Versare sale su una ferita già aperta
L’emergere di terapie mediche di nuova generazione come le GLP-1, in grado di ridurre l’appetito, sta sollevando preoccupazioni nel settore alimentare. Studi recenti mostrano che i consumatori di GLP-1 riducono la spesa nei negozi di alimentari fino al 30% e addirittura del 70% per categorie come fast food, dolciumi e bevande gassate.
Alcune aziende, come Danone, Unilever e PepsiCo, stanno adottando misure per ridurre grassi, zuccheri e sale nei loro prodotti, ottenendo buoni risultati nella lotta alla malnutrizione. Tuttavia, il settore alimentare rimane fortemente dipendente da un numero limitato di prodotti. Per Nestlé, ad esempio, l’11% delle SKU (Stock Keeping Unit) genera l’80% delle vendite totali.

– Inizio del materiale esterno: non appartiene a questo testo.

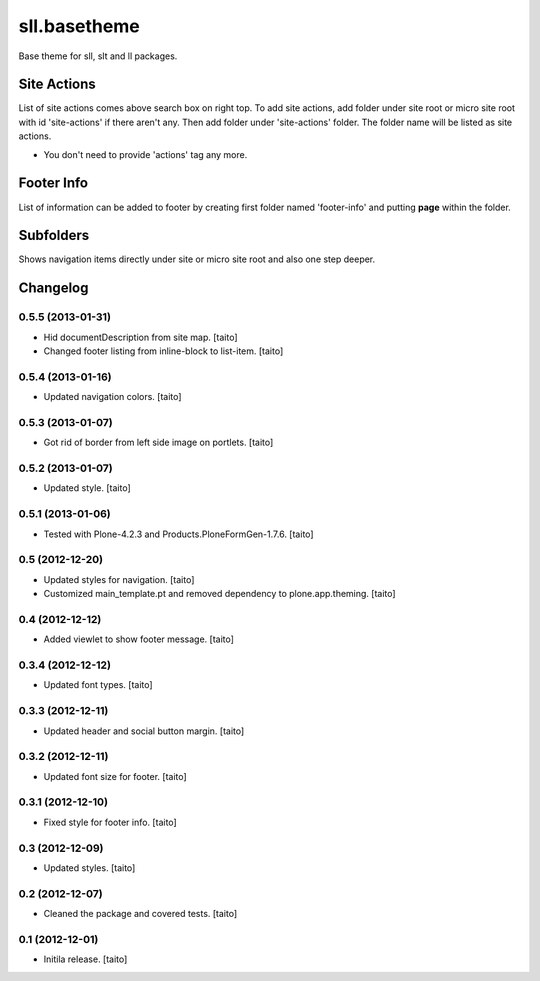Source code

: =============
sll.basetheme
=============

Base theme for sll, slt and ll packages.

Site Actions
------------

List of site actions comes above search box on right top.
To add site actions, add folder under site root or micro site root with id 'site-actions' if there aren't any.
Then add folder under 'site-actions' folder.
The folder name will be listed as site actions.

* You don't need to provide 'actions' tag any more.

Footer Info
-----------

List of information can be added to footer by creating first folder named 'footer-info' and
putting **page** within the folder.

Subfolders
----------

Shows navigation items directly under site or micro site root and also one step deeper.

Changelog
---------

0.5.5 (2013-01-31)
==================

- Hid documentDescription from site map. [taito]
- Changed footer listing from inline-block to list-item. [taito]

0.5.4 (2013-01-16)
==================

- Updated navigation colors. [taito]

0.5.3 (2013-01-07)
==================

- Got rid of border from left side image on portlets. [taito]

0.5.2 (2013-01-07)
==================

- Updated style. [taito]

0.5.1 (2013-01-06)
==================

- Tested with Plone-4.2.3 and Products.PloneFormGen-1.7.6. [taito]

0.5 (2012-12-20)
================

- Updated styles for navigation. [taito]
- Customized main_template.pt and removed dependency to plone.app.theming. [taito]

0.4 (2012-12-12)
================

- Added viewlet to show footer message. [taito]

0.3.4 (2012-12-12)
==================

- Updated font types. [taito]

0.3.3 (2012-12-11)
==================

- Updated header and social button margin. [taito]

0.3.2 (2012-12-11)
==================

- Updated font size for footer. [taito]

0.3.1 (2012-12-10)
==================

- Fixed style for footer info. [taito]

0.3 (2012-12-09)
================

- Updated styles. [taito]

0.2 (2012-12-07)
================

- Cleaned the package and covered tests. [taito]

0.1 (2012-12-01)
================

- Initila release. [taito]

Regimi alimentari diversificati
La polarizzazione nella spesa alimentare riflette le disparità economiche. I rivenditori di fascia alta, come Costco e Sprout Farmers, traggono vantaggio dalla minor sensibilità al prezzo dei clienti più abbienti. Al contrario, retailer come Dollar General e Dollar Tree, che si rivolgono a consumatori con minori capacità di spesa, sono più vulnerabili ai venti contrari del settore.
Implicazioni per gli investimenti
Secondo Bloomberg, la sottoperformance del settore dei beni di prima necessità rispetto a quello dei beni di consumo discrezionali negli ultimi mesi è stata accentuata dal ridimensionamento dei timori di recessione. Le principali aziende alimentari, esposte al rischio normativo e ai cambiamenti nei consumi, sono tra le più colpite.
Con una crescita organica improbabile, le aziende puntano sull’efficienza dei costi e sulle fusioni per espandersi. Tra gli esempi recenti ci sono le acquisizioni di Mondelez e Hershey nel settore dolciario e quelle di Post Holdings e Lamb Weston nel comparto dei surgelati. Si prevede che queste attività aumenteranno nel 2025.
Considerando il contesto, preferiamo concentrarci su società di beni di consumo con esposizione ai prodotti per la cura della casa e della persona, evitando titoli alimentari e della distribuzione.
Quando il cibo spazzatura e i mercati finanziari si scontrano, i rischi per la salute e i portafogli diventano evidenti. Mantenere cautela nel settore è una scelta prudente.